Ambas as montagens de Filippo foram idealizadas, inicialmente, pelo diretor Sergio Módena. Thelmo acredita que esta paixão pelo texto do italiano se deve pela aproximação das temáticas levantadas pelo escritor aos debates que o diretor pretende trazer para o teatro nacional. Em ‘A arte da comédia’, por exemplo, o espetáculo mostrava o quanto a arte podia ser prazerosa e uma grande arma de transformação, ao mesmo tempo. Apesar das diferenças de enredo entre as peças, o ator vê algumas semelhanças entre as duas apresentações. “Existem personagens que duvidam da realidade em ambas as peças como, por exemplo, o marido que acha que o amante é o fantasma em ‘Estes Fantasmas’ e o rapaz que acha que as pessoas que o criticam são atores em ‘A arte da comédia’. É muito legal atuar com esta brincadeira. Além disso, chegamos a usar, até mesmo, elementos do antigo cenário”, comenta o ator.
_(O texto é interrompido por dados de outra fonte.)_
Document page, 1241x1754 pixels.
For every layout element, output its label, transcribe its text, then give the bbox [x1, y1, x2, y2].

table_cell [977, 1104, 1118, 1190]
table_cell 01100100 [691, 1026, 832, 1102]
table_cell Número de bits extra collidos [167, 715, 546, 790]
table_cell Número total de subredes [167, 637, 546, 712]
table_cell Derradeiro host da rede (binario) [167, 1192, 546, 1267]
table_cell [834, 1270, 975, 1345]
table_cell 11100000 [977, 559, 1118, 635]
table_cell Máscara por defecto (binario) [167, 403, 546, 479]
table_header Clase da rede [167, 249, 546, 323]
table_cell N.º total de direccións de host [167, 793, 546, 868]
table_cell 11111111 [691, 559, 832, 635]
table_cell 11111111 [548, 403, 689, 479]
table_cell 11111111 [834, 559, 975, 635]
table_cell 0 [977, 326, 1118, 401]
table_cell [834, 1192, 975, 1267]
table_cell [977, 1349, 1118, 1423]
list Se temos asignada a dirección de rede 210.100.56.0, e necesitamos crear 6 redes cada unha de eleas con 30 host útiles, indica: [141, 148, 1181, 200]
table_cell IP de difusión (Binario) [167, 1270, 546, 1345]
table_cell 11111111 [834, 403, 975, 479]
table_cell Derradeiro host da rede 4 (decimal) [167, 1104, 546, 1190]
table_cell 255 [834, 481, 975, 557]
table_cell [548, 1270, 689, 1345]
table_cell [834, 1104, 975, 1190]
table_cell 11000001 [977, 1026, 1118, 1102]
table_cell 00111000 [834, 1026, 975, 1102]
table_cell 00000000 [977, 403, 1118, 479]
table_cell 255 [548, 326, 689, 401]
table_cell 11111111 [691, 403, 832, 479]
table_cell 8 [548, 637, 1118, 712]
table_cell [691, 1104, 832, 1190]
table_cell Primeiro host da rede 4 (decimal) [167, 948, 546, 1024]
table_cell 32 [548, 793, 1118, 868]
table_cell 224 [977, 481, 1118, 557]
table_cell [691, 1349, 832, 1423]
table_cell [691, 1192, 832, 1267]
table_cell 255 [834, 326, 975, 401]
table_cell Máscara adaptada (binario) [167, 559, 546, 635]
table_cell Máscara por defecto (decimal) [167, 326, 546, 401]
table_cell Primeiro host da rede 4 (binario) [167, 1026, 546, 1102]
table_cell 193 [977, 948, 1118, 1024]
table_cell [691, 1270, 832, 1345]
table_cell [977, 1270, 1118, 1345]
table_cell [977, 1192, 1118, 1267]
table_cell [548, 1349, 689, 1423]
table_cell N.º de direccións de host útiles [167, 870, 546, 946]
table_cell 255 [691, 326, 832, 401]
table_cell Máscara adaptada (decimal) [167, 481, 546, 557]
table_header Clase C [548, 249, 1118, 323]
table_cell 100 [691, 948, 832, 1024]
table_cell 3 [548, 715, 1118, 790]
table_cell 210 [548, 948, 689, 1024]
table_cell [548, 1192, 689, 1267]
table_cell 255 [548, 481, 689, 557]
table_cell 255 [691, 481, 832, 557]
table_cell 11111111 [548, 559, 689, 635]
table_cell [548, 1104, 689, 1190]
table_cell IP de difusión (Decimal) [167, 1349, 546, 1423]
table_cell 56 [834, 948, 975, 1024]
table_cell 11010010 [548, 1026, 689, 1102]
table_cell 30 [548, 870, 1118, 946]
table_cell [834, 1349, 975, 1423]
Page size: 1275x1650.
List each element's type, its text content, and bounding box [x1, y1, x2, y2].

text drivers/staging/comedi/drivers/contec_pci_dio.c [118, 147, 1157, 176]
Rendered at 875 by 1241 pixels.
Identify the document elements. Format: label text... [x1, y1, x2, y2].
No momento de criar seu protagonista, Thelmo não se espelhou em nenhum outro personagem. A peça era a favorita do escritor e foi uma das mais famosas. Mesmo com todo o sucesso de ‘Estes Fantasmas!’, o ator preferiu fechar os olhos para produções passadas e se basear exclusivamente no texto. “O Sergio passou para o elenco um documentário sobre o Filippo chamado ‘Questi Fantasmi Vita Della Commedia‘ e tentei evitar ver as cenas que apareciam o meu personagem porque não ia conseguir criar se visse a qualidade das outras atuações. Ele é muito bom. Acabei focando muito no texto que traz uma história muito bem contada. Você sempre quer saber o que vai acontecer na próxima cena. Já ter feito ‘A arte da comédia’ fez com que já estivesse imerso neste universo, o que facilitou meu trabalho”, relembra o ator.